Core Concepts
Different data augmentation techniques, including SpecAugment, Gaussian Noise, and Speed Perturbation, can improve the robustness of self-supervised speech recognition models like HuBERT and wav2vec when evaluated on augmented test sets, but may degrade performance on the original dataset.
Abstract
The paper explores the impact of different speech data augmentation techniques on the performance of self-supervised speech recognition models, specifically HuBERT and wav2vec, on the tasks of Phoneme Recognition (PR) and Automatic Speech Recognition (ASR).
Key highlights:
The authors used the S3PRL toolkit to experiment with three data augmentation techniques: SpecAugment, Gaussian Noise, and Speed Perturbation.
For the PR task, the SpecAugment dataset and Gaussian Noise dataset were used for finetuning, while for the ASR task, the SpecAugment dataset and Speed Perturbation dataset were used.
The results show that SpecAugment slightly improves the performance of HuBERT and wav2vec on the original dataset for both PR and ASR tasks.

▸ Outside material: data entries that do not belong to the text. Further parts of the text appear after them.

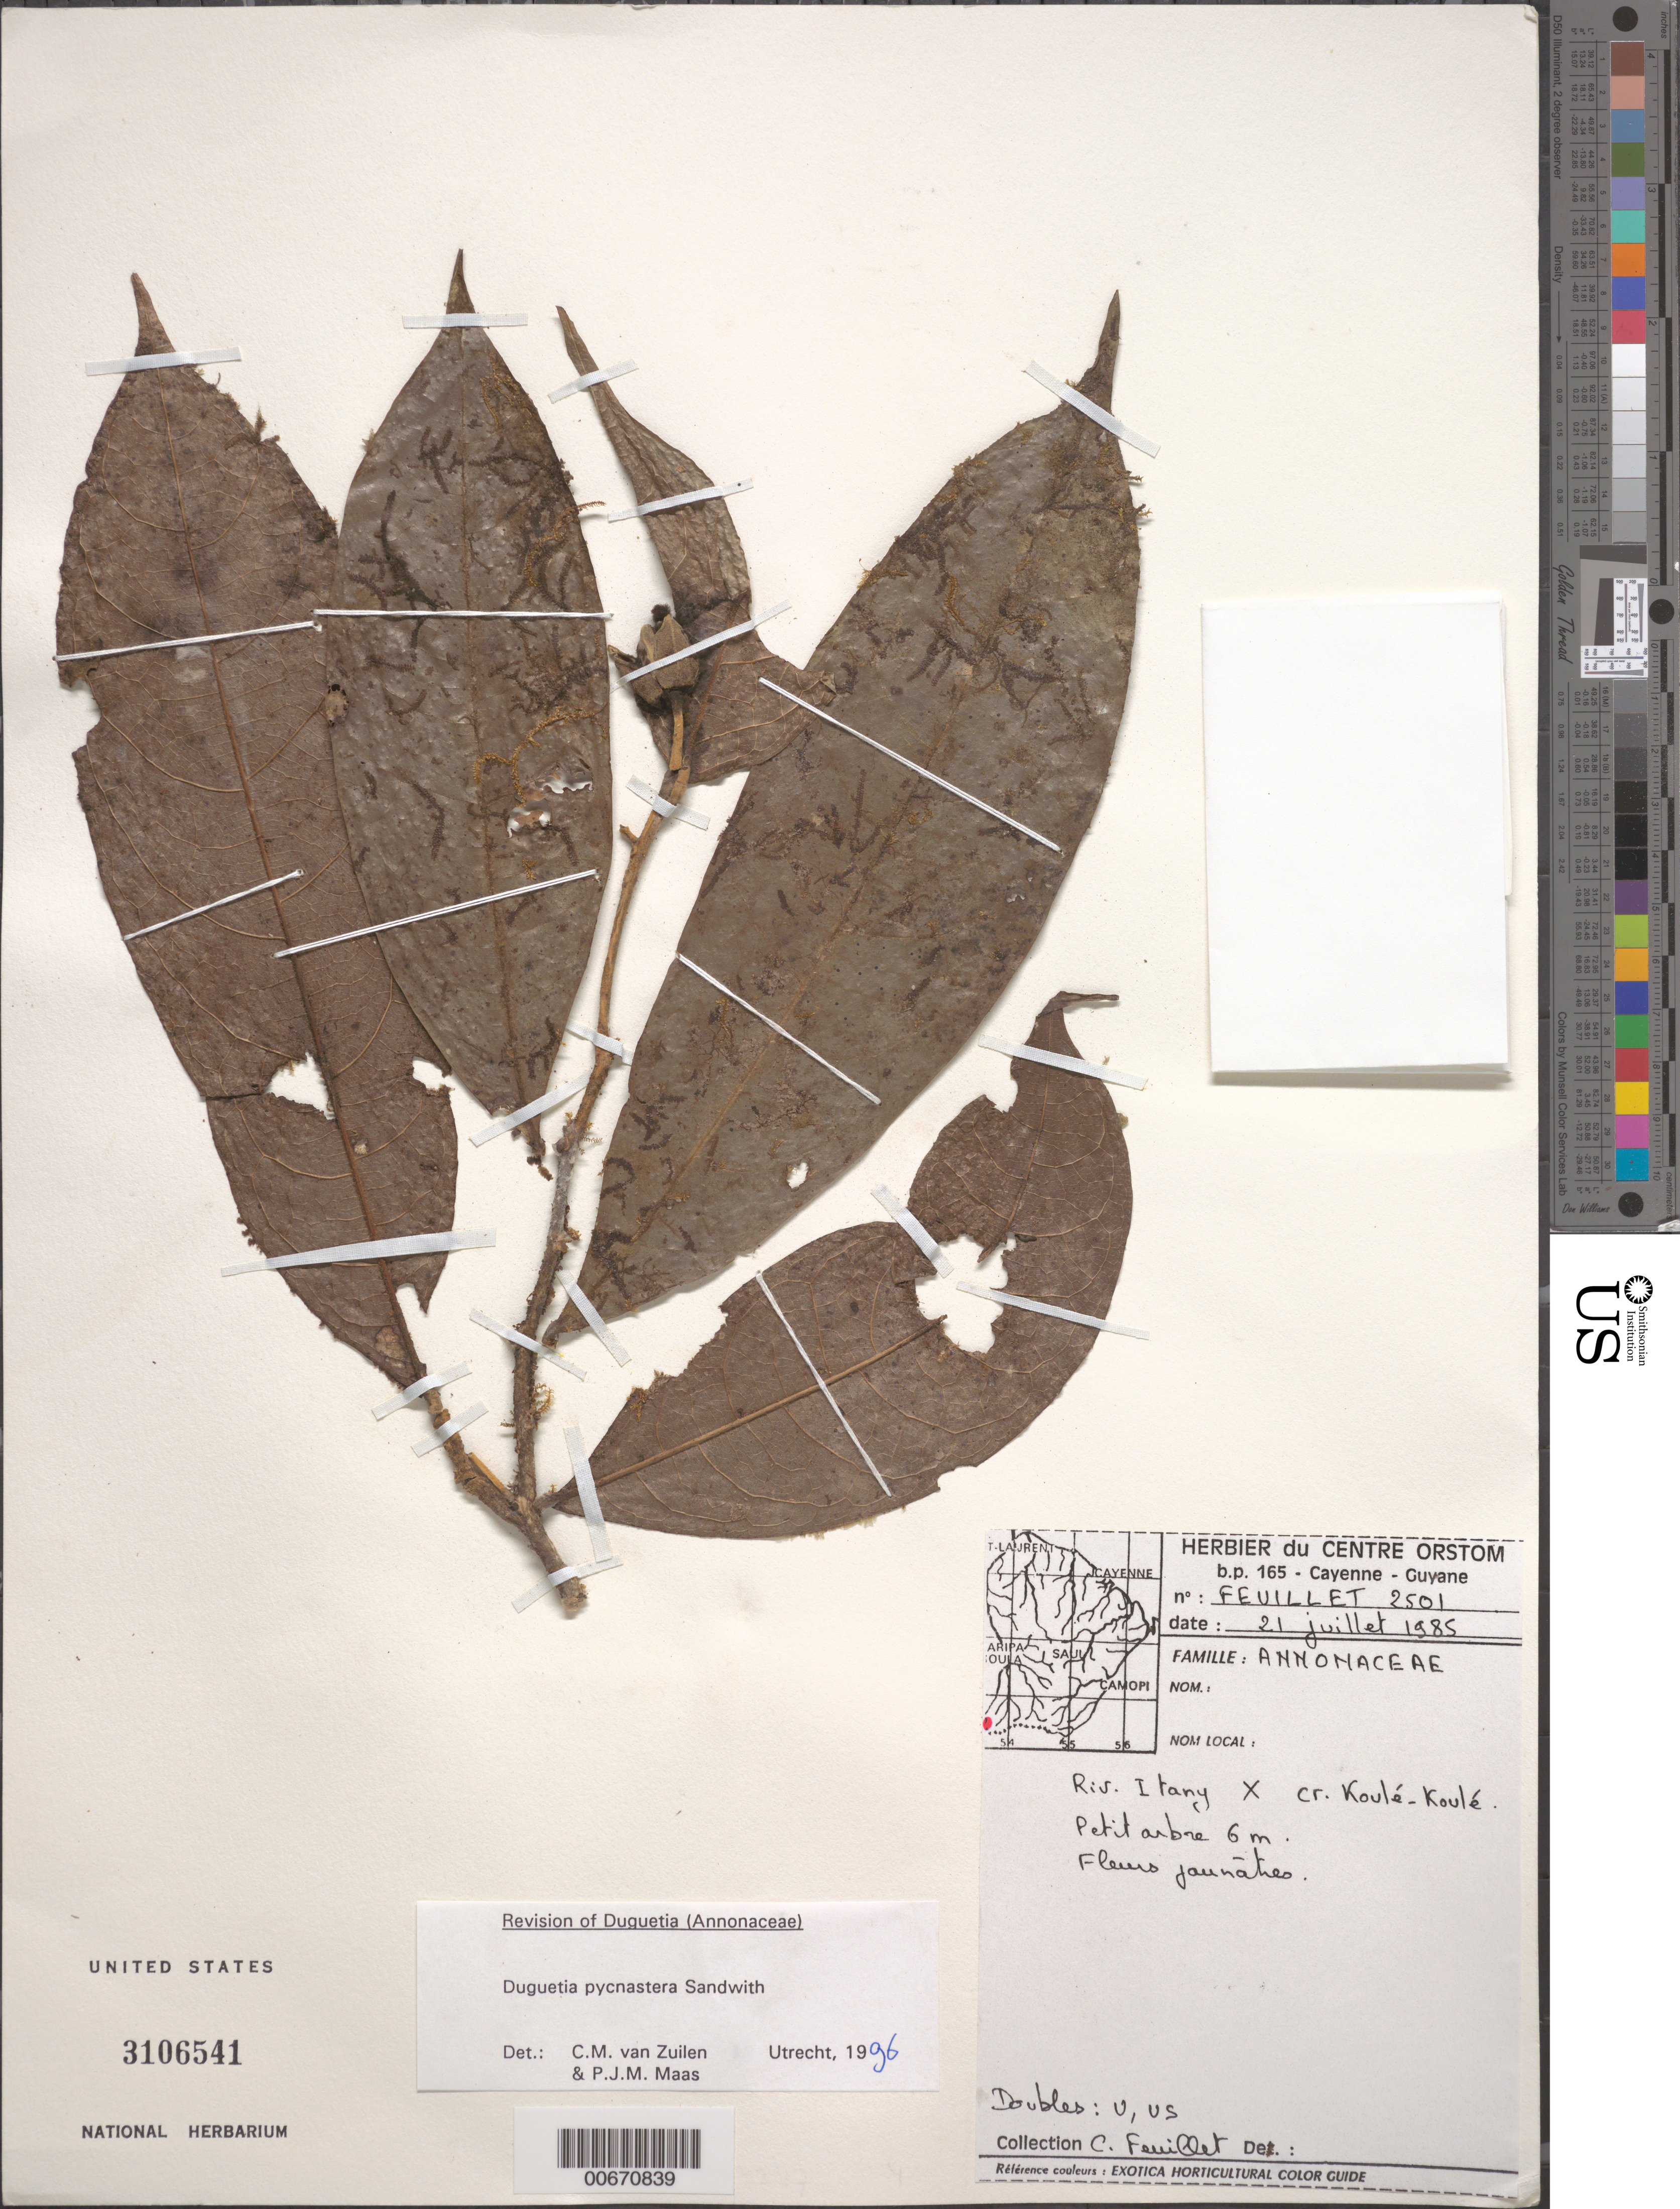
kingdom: Plantae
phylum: Tracheophyta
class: Magnoliopsida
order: Magnoliales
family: Annonaceae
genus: Duguetia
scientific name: Duguetia pycnastera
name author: Sandwith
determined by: Zuilen, C. M.; Maas, P. J.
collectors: C. Feuillet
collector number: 2501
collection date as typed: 21 Jul 1985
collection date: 1985-07-21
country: French Guiana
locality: Rivière Ytany, confluent avec de la crique Koulé-Koulé, Monts Tumuc-Humac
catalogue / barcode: US 3106541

Models finetuned on Gaussian Noise and Speed Perturbation datasets perform better on their respective augmented test sets, indicating improved robustness to those types of noise.
However, the Gaussian Noise and Speed Perturbation finetuned models perform worse on the original dataset compared to the baseline, suggesting a trade-off between robustness and generalization.
The authors plan to explore the use of sequentially augmented datasets and evaluate the performance on different datasets beyond LibriSpeech in the future.
Stats
The original Phoneme Recognition (PR) task PER for HuBERT-Baseline is 6.38% and for wav2vec-Baseline is 32.53%.
The original Automatic Speech Recognition (ASR) task WER for HuBERT-Baseline is 6.84% and for wav2vec-Baseline is 18.78%.
HuBERT-Gaussian-Noise achieved a PER of 13.10% on the Gaussian Noise test set.
wav2vec-Gaussian-Noise achieved a PER of 70.67% on the Gaussian Noise test set.
HuBERT-Speed-Perturbation achieved a WER of 21.63% on the Speed Perturbation test set.
wav2vec-Speed-Perturbation achieved a WER of 34.22% on the Speed Perturbation test set.